Access to visual context can resolve ambiguity when translating between languages. In this example, the image of drinking glasses resolves the ambiguity in the meaning of “glasses” when translating the sentence from English to French.
Access to visual context can resolve ambiguity when translating between languages. In this example, the image of drinking glasses resolves the ambiguity in the meaning of “glasses” when translating the sentence from English to French. | Modified based on: source

While Large Language Models (LLMs) have shown impressive capabilities in understanding complex text, they are limited to a single data modality. However, many tasks span several modalities.

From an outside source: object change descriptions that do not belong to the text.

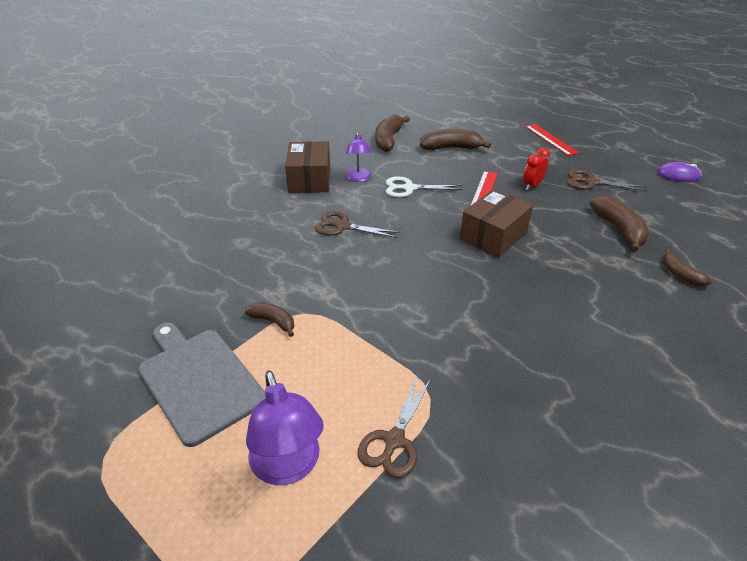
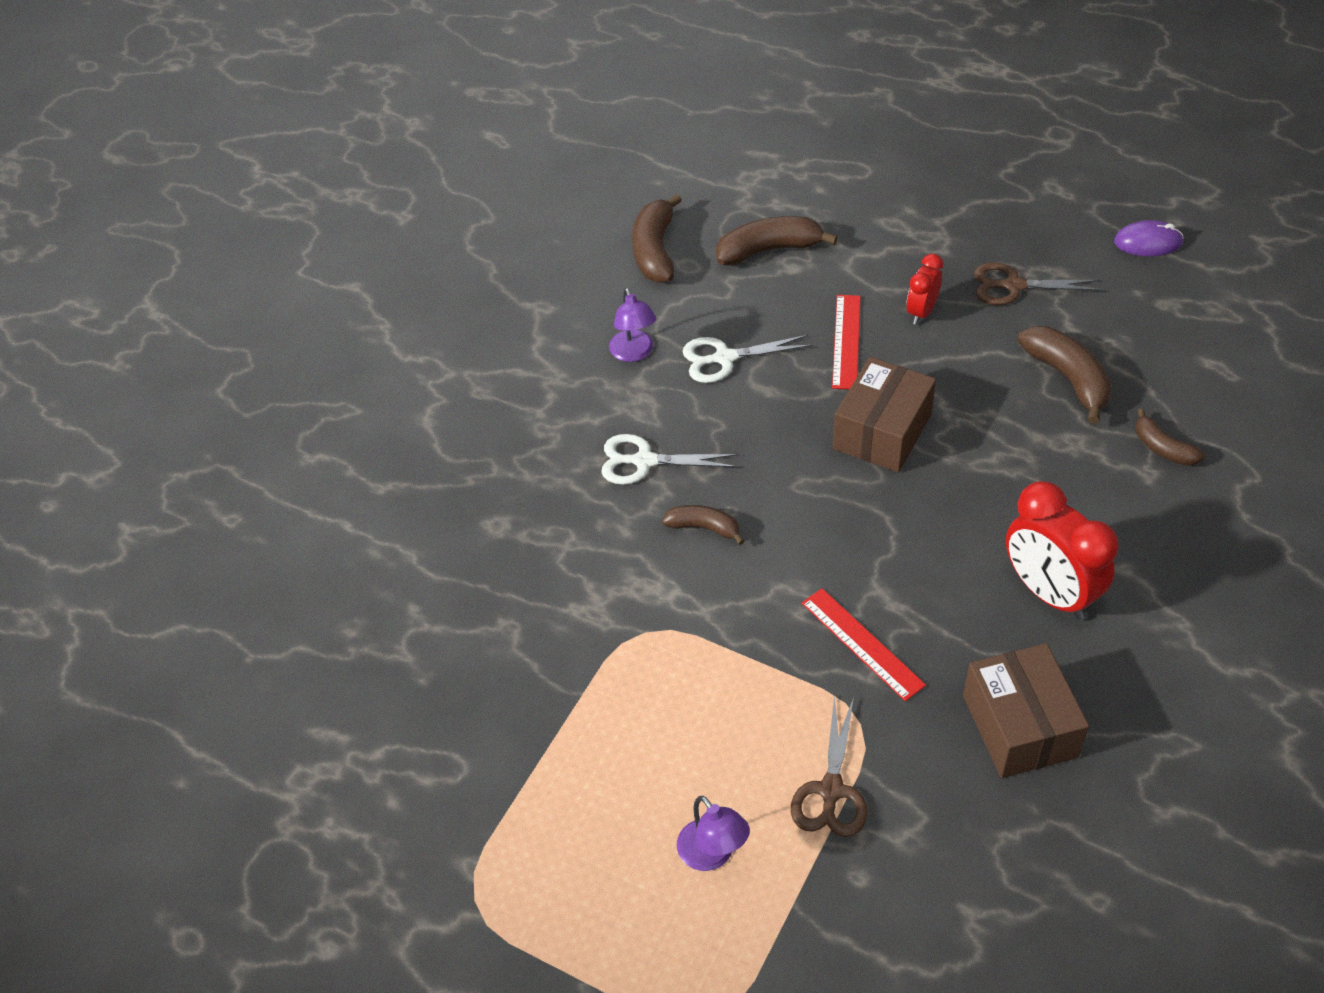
camera: 10 degrees left, 10 degrees up
(199, 380) = (544, 768): grey cutting board -> none
(273, 321) = (607, 655): brown banana -> brown banana (704, 528)
(288, 467) = (712, 855): purple lamp -> purple lamp, size x0.63
(310, 180) = (553, 372): brown box -> brown box (1019, 726)
(343, 226) = (644, 461): brown scissors -> white scissors
(550, 139) = (932, 196): red ruler -> red ruler (862, 644)
(588, 343) = (1049, 593): none -> red clock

This article explores Multimodal Large Language Models, exploring their core functionalities, challenges, and potential for various machine-learning domains.

What is a multimodal large language model?

Let’s break down the concept of Multimodal Large Language Models (MLLMs) by first understanding the terms “modal” and “multimodal:”

“Modal” refers to a particular way of communicating or perceiving information. It’s like a channel through which we receive and express ourselves. Some of the common modalities are: 

  • Visual: Sight, including images, videos, and spatial information.
  • Auditory: Hearing, including sounds, music, and speech.
  • Textual: Written language, including words, sentences, and documents.
  • Haptic: Touch, including sensations of texture, temperature, and pressure.
  • Olfactory: Smell

“Multimodal” refers to incorporating various modalities to create a richer understanding of the task, e.g., as on a website or in a blog post that integrates text with visuals.

MLLMs can process not just text but other modalities as well. They are trained on samples containing different modalities, which allows them to develop joint representations and utilize multimodal information to solve tasks.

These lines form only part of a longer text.